## Tareas obligatorias:
1. Enumera, en el orden en que aparecen, todos los años escritos en cifras en el texto sobre los sínodos gallegos.
2. Por favor, redacta la parte siguiente del texto sobre los sínodos gallegos, a partir de su última oración.

## Texto para leer:
▽
Era obligado asistir a los sínodos, tanto los clérigos seculares como los representantes monásticos, significando esto las relaciones feudales que se daban en el seno de los sínodos: la comparecencia se entendía como señal de reconocimiento y sujeción a la autoridad episcopal, celebrándose estos sínodos anualmente. Los textos sinodales más completos, para el caso de Galicia, son los de finales del siglo XV hasta el concilio de Trento, período de gran actividad sinodal.

La multitud de menciones a escrituras que se encuentran, a medida que pasa el tiempo, muestra la desobediencia a las normas establecidas por los sínodos, lo que provocó constantes reiteraciones. Se produjeron trasvases de clérigos de unas diócesis gallegas a otras y se dieron casos como, por ejemplo, el que buena parte del arcedianato de Deza, de la diócesis de Lugo, estuviera sujeto a la jurisdicción de los arzobispos de Compostela, y la asignación de las diócesis gallegas a la metrópoli compostelana no tuvo lugar hasta 1394[iv].

Los documentos sinodales dedican mucho espacio a la designación de clérigos, exigiendo corrección en sus vidas y la obligación de residencia, así como la sujeción de los clérigos a la obediencia de los obispos, lo cual se va logrando mediante la dotación a estos de un poder efectivo para decidir el acceso a las órdenes sacras y los beneficios, curados o no. Pero eran relativamente escasos –dice Vázquez Bertomeu- los beneficios parroquiales que los obispos podían presentar directamente sin atender a los derechos de presentación de otras personas o instituciones, y otro problema es la renta proporcionada por cada beneficio, pues cuando esta garantizaba una vida cómoda era más factible que el clérigo cumpliese con su deber de residencia. No obstante, la fragmentación de los beneficios (sobre todo las sinecuras) y sus rentas (diezmos frecuentemente percibidos por laicos), fue un obstáculo.

Algunos sínodos se dedicaron a obligar a varios patronos a ponerse de acuerdo para las presentaciones de clérigos, so pena de perder dicha facultad, al mismo tiempo que se exigió la verificación de órdenes sacras, de forma que ningún clérigo podría ejercer la cura de almas sin licencia expresa. En cuanto a la ordenación, el sínodo celebrado en Tui con Diego de Muros (1482), detalló por primera vez los requerimientos para acceder a cada grado, pero ya existían con anterioridad disposiciones menos ordenadas a este respecto, siendo la más antigua la promulgada en el concilio legatino de Valladolid en 1228, exigiendo a los clérigos capitulares y parroquiales el conocimiento del latín.
△
## Contenido de datos:
▽
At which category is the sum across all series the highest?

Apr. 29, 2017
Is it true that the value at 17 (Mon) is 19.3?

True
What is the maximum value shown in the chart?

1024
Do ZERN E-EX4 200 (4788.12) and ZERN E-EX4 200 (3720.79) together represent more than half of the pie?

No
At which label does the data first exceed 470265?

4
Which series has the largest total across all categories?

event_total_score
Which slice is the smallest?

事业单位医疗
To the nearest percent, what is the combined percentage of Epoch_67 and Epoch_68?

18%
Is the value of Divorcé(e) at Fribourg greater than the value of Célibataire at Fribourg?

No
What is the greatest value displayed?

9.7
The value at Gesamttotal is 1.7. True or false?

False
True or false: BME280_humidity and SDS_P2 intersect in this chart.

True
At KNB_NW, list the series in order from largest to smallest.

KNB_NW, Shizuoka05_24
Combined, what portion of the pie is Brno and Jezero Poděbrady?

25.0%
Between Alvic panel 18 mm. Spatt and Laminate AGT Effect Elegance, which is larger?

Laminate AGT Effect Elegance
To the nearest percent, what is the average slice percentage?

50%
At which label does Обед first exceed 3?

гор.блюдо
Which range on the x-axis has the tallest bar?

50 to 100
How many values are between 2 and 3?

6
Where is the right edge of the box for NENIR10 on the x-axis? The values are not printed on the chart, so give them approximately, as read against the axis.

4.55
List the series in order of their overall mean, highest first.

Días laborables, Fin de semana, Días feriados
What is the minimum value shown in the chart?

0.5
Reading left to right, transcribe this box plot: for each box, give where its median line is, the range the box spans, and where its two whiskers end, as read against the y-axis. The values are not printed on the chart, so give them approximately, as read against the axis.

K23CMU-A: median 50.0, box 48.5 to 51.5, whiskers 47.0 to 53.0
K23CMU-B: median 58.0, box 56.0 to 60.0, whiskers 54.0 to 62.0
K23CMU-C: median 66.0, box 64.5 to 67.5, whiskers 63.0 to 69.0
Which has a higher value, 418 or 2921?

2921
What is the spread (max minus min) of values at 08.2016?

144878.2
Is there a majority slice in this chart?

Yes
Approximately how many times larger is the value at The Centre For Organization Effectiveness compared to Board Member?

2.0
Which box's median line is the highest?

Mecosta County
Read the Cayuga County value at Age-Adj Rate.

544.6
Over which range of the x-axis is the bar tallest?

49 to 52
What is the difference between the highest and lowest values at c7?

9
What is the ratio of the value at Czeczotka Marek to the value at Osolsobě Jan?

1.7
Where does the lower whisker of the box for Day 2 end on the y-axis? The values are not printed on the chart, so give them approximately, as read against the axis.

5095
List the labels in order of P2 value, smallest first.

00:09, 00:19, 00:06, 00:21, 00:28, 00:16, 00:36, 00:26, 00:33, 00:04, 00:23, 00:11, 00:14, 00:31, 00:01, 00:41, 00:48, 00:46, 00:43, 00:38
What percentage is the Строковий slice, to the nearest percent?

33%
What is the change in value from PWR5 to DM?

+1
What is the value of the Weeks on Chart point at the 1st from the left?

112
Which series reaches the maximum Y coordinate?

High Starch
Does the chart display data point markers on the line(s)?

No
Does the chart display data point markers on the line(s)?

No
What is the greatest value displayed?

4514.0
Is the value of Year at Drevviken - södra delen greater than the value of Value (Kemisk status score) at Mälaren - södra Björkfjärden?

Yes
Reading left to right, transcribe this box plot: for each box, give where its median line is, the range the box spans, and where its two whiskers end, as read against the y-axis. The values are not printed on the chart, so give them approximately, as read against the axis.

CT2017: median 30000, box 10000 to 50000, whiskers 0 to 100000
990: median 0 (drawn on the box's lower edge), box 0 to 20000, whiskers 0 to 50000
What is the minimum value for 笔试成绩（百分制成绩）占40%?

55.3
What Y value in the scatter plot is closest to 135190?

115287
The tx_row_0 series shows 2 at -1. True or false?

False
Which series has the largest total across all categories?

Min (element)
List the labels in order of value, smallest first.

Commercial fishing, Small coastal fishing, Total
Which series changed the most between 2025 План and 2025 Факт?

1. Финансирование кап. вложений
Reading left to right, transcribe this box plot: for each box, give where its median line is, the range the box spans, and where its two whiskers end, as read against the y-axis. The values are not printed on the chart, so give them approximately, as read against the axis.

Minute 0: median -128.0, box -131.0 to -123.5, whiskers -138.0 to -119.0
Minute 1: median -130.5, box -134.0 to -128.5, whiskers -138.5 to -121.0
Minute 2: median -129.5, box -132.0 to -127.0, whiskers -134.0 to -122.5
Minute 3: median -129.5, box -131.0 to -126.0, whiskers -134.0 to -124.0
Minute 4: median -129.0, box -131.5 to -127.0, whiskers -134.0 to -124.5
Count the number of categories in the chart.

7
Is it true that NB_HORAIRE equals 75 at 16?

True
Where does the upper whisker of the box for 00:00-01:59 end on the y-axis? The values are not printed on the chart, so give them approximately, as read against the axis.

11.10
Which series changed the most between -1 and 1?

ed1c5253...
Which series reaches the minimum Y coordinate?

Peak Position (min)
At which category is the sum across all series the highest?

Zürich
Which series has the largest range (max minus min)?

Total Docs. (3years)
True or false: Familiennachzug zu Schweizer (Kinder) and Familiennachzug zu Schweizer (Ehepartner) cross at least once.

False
△
## Respuestas escritas:
1. 1394, 1482, 1228

2.
En 1229, en Santiago, el arzobispo Bernardo II insiste sobre este asunto, no existiendo más noticias hasta 1435 con Lope de Mendoza que, ante la escasez de clérigos gramáticos, exime de esta condición a quienes demuestren lo elemental para el oficio clerical. En algún momento los estudios de gramática fueron necesarios para el acceso al menos a las órdenes mayores, tal y como disponen los sínodos de Tui, Mondoñedo y Ourense donde, además de escribir y leer, los candidatos a órdenes debían saber latín.

En cuanto al lectorado, se exigió saber leer, el canto y el rezo de las horas canónicas, pero el esfuerzo sobre estos asuntos se ve cuando ya en 1226 se pide informe a los arcedianos sobre los clérigos hábiles para estudiar, así como cuáles son sus facultades y sus bienes, buscando consolidar la educación del clero a través de las escuelas catedralicias. Pero aún en 1322 se exigía en un concilio legatino que los clérigos tuviesen un dominio suficiente de la escritura. Los legisladores sinodales, por otra parte, establecían qué clérigos podían excomulgar ante el incumplimiento de ciertas normas, pues la sentencia de excomunión es medicinal a las animas, e se suele poner por justas causas de conducta o rebeldía, se decía en un sínodo habido en Ourense en 1543.



[i] “Clérigos y escritura en los sínodos gallegos anteriores a Trento”.
[ii] Los sínodos procuraban que no cayesen en personas poderosas con capacidad para apropiárselos.
[iii] Inspirada por el papa Gregorio Magno (siglo VI-VII), pero llevada a cabo por Gregorio VII en el siglo XI.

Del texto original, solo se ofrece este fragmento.